→ PROBLEM DETAILS: Each line below either holds the string "ONLINE" or doesn't. Count those that do and give only the number.

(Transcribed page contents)
-- Opening Marker --

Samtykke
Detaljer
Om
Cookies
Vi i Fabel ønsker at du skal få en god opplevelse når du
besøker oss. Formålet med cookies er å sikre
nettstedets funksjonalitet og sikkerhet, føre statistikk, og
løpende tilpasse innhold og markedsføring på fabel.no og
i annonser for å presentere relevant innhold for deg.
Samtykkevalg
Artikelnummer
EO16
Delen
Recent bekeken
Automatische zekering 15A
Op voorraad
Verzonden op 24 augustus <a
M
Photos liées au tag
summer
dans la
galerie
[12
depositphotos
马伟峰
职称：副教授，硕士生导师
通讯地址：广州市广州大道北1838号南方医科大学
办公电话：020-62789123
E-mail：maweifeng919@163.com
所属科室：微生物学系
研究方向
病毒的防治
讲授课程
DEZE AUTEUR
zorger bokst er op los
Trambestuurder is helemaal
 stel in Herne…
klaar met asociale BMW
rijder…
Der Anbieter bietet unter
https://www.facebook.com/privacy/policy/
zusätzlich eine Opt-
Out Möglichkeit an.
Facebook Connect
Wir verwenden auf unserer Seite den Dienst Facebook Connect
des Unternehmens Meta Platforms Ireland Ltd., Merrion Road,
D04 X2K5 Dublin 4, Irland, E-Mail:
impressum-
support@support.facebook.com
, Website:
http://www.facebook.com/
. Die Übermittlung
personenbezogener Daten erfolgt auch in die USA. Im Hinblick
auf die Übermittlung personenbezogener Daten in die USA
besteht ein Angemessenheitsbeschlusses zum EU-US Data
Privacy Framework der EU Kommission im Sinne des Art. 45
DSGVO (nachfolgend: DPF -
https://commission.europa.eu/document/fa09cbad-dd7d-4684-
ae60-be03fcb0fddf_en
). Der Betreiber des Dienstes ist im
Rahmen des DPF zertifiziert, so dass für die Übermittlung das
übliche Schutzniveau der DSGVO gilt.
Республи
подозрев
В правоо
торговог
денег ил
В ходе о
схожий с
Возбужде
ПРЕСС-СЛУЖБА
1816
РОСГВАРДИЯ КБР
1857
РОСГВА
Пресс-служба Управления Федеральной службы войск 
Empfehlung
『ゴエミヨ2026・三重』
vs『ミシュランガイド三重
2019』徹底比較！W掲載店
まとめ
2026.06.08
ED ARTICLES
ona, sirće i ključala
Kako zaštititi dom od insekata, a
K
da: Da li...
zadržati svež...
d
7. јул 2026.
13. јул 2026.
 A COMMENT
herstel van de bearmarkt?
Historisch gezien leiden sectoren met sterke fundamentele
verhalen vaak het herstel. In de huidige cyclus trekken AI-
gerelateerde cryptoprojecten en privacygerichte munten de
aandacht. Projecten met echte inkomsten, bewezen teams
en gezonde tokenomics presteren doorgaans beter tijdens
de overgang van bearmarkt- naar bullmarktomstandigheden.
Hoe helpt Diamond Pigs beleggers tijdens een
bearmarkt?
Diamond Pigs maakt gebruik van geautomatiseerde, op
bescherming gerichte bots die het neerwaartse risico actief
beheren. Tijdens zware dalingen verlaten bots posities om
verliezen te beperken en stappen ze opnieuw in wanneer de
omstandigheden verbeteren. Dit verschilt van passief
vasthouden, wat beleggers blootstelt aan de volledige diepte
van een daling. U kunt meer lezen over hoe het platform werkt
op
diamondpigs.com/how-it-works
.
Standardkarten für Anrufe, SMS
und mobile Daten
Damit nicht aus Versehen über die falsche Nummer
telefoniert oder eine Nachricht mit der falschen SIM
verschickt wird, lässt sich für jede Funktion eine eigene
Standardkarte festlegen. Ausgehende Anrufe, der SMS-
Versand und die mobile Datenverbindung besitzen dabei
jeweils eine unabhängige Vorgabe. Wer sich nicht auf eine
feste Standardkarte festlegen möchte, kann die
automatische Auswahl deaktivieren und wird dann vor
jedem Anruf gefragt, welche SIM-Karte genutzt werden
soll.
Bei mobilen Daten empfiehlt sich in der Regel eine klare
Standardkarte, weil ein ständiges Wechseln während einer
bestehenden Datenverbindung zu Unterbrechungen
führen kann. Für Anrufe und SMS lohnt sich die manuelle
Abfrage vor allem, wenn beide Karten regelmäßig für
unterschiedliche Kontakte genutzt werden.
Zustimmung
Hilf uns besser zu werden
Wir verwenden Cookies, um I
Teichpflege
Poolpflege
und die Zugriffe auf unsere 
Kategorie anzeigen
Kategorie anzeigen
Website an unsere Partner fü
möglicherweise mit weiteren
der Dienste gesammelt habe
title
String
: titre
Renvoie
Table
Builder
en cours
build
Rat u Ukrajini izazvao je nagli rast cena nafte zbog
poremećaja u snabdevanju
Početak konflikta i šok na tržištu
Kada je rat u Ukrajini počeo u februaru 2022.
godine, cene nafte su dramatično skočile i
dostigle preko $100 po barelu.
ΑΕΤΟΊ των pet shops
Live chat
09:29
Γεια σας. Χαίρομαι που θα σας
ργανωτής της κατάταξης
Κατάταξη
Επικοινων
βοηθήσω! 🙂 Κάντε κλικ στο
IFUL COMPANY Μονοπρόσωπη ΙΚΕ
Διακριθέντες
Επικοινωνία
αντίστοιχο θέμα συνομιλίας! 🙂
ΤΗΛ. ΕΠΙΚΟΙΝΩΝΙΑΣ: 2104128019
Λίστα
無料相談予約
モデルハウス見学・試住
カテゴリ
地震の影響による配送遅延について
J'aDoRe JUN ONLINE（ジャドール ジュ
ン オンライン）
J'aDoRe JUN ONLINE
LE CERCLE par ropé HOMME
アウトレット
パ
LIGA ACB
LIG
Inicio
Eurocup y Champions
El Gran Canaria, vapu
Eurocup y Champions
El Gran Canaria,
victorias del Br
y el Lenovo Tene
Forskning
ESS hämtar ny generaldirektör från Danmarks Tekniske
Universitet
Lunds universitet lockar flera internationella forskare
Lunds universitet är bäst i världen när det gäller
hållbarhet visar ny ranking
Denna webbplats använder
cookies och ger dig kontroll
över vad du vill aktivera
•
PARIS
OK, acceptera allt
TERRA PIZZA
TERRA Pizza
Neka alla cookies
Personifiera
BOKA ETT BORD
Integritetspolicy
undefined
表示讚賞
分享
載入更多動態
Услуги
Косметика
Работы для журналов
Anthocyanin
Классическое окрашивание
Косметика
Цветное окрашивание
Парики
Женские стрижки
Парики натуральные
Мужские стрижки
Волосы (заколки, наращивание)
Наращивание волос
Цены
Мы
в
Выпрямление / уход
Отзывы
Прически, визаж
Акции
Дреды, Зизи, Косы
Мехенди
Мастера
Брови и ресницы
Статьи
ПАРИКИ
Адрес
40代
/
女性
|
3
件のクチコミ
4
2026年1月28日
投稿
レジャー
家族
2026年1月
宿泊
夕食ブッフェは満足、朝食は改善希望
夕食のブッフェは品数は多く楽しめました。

-- Closing Marker --

→ RESPONSE FOR THIS EXERCISE: 2